In an email interview, MIT researchers Mark Trusheim, MSc, Casey Quinn, PhD; Daniel Mytelka, PhD, MBA, CFA; and Colin Young, PhD, said few alternative payment models are being proposed in the United States. and the rest of the world. “Currently, there are very few payment models prepared to meet these emerging challenges,” the researchers said. “This is in part because too few products in too small a range of diseases have launched, and partly because stakeholders inside the ecosystem are trying to understand the financial impact, new distribution of financial risk, and how the existing payment systems might adapt to the new reality of cell and gene therapy with minimal structural change.”
The FoCUS project researchers said managed care will need to adapt to these financial risks by calculating actuarial risk internally while considering factors like reinsurance and new pooling of patient populations, contracting with developers based on performance, and anticipating a large backlog of patients upon drug approval while also ensuring appropriate patients receive timely care.
In particular, placing patients into high-risk pools is one way European countries like Germany have managed to pay for patients with high-cost chronic diseases, Mr Smith said. These disease management programs coordinate care across providers and are paid for by statutory health plans, or “sickness funds.”
However, the problem is not just affordability, but managing patients and their treatments, the MIT researchers said. Major side effects of gene therapy, such as cytokine release syndrome and neurotoxicity in the CAR-T therapy, may require long hospital stays and expert care to manage, which drive up costs.

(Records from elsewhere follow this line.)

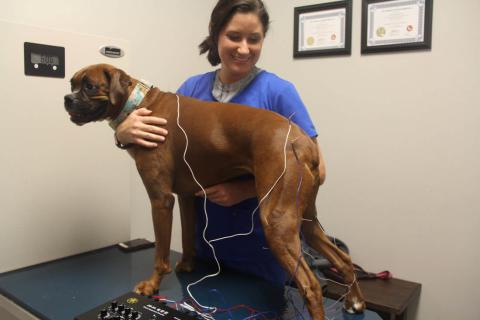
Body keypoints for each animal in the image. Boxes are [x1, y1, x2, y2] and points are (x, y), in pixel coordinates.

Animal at [62, 63, 364, 318]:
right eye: (72, 83)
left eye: (89, 86)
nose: (67, 98)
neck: (141, 105)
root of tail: (302, 141)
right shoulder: (185, 197)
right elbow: (186, 236)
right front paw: (187, 265)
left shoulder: (160, 200)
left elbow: (161, 252)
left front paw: (152, 285)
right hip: (305, 220)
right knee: (343, 258)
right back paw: (355, 302)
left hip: (277, 221)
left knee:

Another model proposed is a payment that follows a patient if they leave an insurance system before they have finished paying for treatment. However, challenges with that model exist in the sharing of patient data under HIPAA across companies, and experts said that model does not address factors such as patient age, disease, and whether they are covered under
public plans like Medicaid and Medicare. Patients may also encounter issues when meeting their out-of-pocket obligations in cases where payments are spread across multiple years.
“When do the payments start, and then when does it end?” Mr Smith said. “Does it end when the person dies? You can't control [these variables], particularly if you're the drug company, but the insurance company can't do that, either.”
More Gene Therapies On The Way
Experts emphasized there is no one model that addresses all the issues associated with paying for gene therapies, and some have envisioned a need for “precision” financial solutions based on individual gene therapies.
“The current situation is the tip of the iceberg with only a few hundred patients treated,” the MIT researchers said. “In reference to the clinical pipeline, we estimate that there may be as many as 40 more cell and gene therapies to launch in the next 5 to 7 years, including some with many more patients.”
But payers have become more aware of the financial challenges and growing need for solutions within the past year. As more gene therapies seek and receive FDA approval, the best payment models will be ones that “stabilize the system overall while also being feasible,” they said.
“With many other potentially transformative gene and cell therapies in the pipeline, stakeholders must collaborate now to develop payment and delivery systems that can ensure timely patient access, manage short-term affordability for expensive one-time treatments, and continue to reward the innovation that brings these new treatments to market,” Mr Whitrap said.